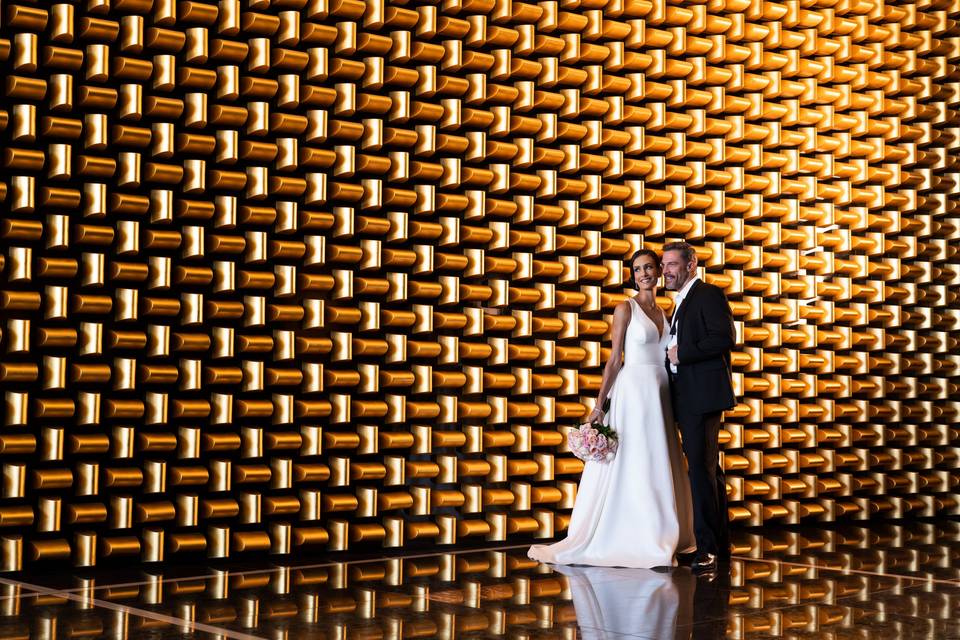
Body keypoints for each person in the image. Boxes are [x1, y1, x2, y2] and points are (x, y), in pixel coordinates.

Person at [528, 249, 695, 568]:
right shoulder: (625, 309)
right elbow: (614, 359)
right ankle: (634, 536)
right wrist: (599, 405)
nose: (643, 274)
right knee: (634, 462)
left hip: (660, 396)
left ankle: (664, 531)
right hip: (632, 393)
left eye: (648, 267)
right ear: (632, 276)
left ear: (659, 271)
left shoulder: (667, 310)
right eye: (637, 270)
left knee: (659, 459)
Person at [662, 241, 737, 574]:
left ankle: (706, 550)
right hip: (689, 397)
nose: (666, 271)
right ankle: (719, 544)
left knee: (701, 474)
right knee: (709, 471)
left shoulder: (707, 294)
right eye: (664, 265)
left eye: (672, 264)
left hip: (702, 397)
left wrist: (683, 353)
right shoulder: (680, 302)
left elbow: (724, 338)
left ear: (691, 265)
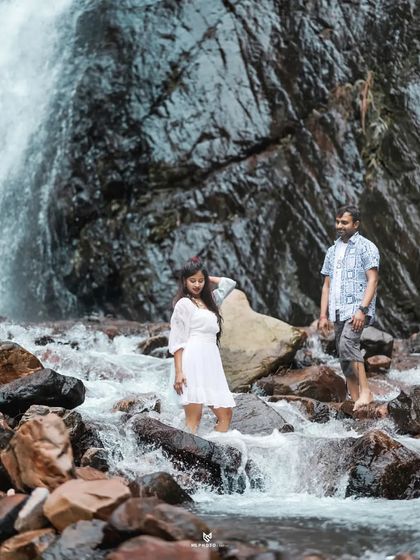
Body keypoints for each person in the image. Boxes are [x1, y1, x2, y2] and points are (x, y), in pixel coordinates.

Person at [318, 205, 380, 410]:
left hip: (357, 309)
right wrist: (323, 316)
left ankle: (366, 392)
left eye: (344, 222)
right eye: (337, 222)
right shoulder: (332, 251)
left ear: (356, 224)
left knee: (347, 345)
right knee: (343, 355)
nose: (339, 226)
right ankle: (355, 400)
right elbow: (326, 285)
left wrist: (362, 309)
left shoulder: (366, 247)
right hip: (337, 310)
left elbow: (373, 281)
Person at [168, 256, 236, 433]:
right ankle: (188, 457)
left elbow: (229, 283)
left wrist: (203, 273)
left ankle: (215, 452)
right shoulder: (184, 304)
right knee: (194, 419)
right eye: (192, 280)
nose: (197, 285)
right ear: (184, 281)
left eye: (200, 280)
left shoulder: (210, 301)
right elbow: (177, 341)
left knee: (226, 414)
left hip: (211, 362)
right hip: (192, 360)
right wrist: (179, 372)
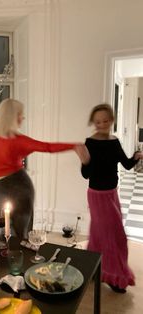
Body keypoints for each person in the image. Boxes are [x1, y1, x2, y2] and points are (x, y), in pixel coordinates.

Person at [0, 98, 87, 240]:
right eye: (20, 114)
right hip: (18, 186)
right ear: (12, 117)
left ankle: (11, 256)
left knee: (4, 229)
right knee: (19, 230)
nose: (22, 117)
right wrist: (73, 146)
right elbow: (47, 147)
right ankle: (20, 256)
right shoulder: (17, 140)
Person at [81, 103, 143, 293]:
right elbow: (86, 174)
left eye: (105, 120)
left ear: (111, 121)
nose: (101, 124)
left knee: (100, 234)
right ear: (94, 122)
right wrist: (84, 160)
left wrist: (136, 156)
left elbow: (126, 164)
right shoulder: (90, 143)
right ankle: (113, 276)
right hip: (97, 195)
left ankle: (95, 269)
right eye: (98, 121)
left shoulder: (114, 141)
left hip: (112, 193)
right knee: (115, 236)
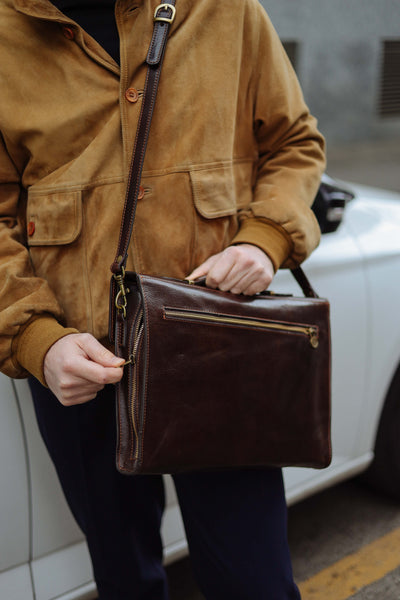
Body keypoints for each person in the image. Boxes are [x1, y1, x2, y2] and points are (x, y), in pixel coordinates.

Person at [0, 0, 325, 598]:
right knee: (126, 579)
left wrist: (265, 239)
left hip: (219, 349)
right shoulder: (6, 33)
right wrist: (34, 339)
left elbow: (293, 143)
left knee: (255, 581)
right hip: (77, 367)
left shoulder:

### AIM OF THE EXERCISE
Apart from the images, please copy every line of the data exactly as written.

### WRITTEN REPLY
Body keypoints for each person in the image. Boxes are [x1, y1, x2, y2] and points are (x, y), in pixel coordinates.

Person at [528, 249, 695, 568]:
right shoulder: (625, 309)
right elbow: (614, 359)
right ankle: (634, 536)
right wrist: (599, 405)
nose: (643, 274)
right knee: (634, 462)
left hip: (660, 396)
left ankle: (664, 531)
right hip: (632, 393)
left eye: (648, 267)
right ear: (632, 276)
left ear: (659, 271)
left shoulder: (667, 310)
right eye: (637, 270)
left knee: (659, 459)
Person at [662, 241, 737, 574]:
left ankle: (706, 550)
right hip: (689, 397)
nose: (666, 271)
right ankle: (719, 544)
left knee: (701, 474)
right knee: (709, 471)
left shoulder: (707, 294)
right eye: (664, 265)
left eye: (672, 264)
left hip: (702, 397)
left wrist: (683, 353)
right shoulder: (680, 302)
left elbow: (724, 338)
left ear: (691, 265)
Body keypoints for each person in the image. Boxes are [x1, y1, x2, y2] and points are (x, y), in pixel coordinates.

Person at [318, 205, 380, 410]:
left hip: (357, 309)
right wrist: (323, 316)
left ankle: (366, 392)
left eye: (344, 222)
right eye: (337, 222)
right shoulder: (332, 251)
left ear: (356, 224)
left knee: (347, 345)
right knee: (343, 355)
nose: (339, 226)
right ankle: (355, 400)
right elbow: (326, 285)
left wrist: (362, 309)
left shoulder: (366, 247)
right hip: (337, 310)
left elbow: (373, 281)
Person at [168, 256, 236, 433]:
right ankle: (188, 457)
left elbow: (229, 283)
left wrist: (203, 273)
left ankle: (215, 452)
right shoulder: (184, 304)
right knee: (194, 419)
right eye: (192, 280)
nose: (197, 285)
right ear: (184, 281)
left eye: (200, 280)
left shoulder: (210, 301)
right elbow: (177, 341)
left knee: (226, 414)
left hip: (211, 362)
right hip: (192, 360)
right wrist: (179, 372)
Body keypoints for each person in the image. Boxes are [x1, y1, x2, y2] and points are (x, y), in pixel coordinates.

Person at [0, 98, 87, 240]:
right eye: (20, 114)
right hip: (18, 186)
right ear: (12, 117)
left ankle: (11, 256)
left knee: (4, 229)
right knee: (19, 230)
nose: (22, 117)
right wrist: (73, 146)
right elbow: (47, 147)
right ankle: (20, 256)
right shoulder: (17, 140)
Person at [81, 103, 143, 293]:
right elbow: (86, 174)
left eye: (105, 120)
left ear: (111, 121)
nose: (101, 124)
left knee: (100, 234)
right ear: (94, 122)
right wrist: (84, 160)
left wrist: (136, 156)
left elbow: (126, 164)
right shoulder: (90, 143)
right ankle: (113, 276)
right hip: (97, 195)
left ankle: (95, 269)
right eye: (98, 121)
left shoulder: (114, 141)
left hip: (112, 193)
right knee: (115, 236)
Body keypoints for each person in the image. Boxes are [x1, y1, x2, y2] and points are (x, y), in pixel coordinates.

Person at [0, 0, 325, 598]:
right knee: (126, 579)
left wrist: (265, 239)
left hip: (219, 349)
right shoulder: (6, 33)
right wrist: (34, 339)
left elbow: (293, 143)
left knee: (255, 581)
right hip: (77, 367)
left shoulder:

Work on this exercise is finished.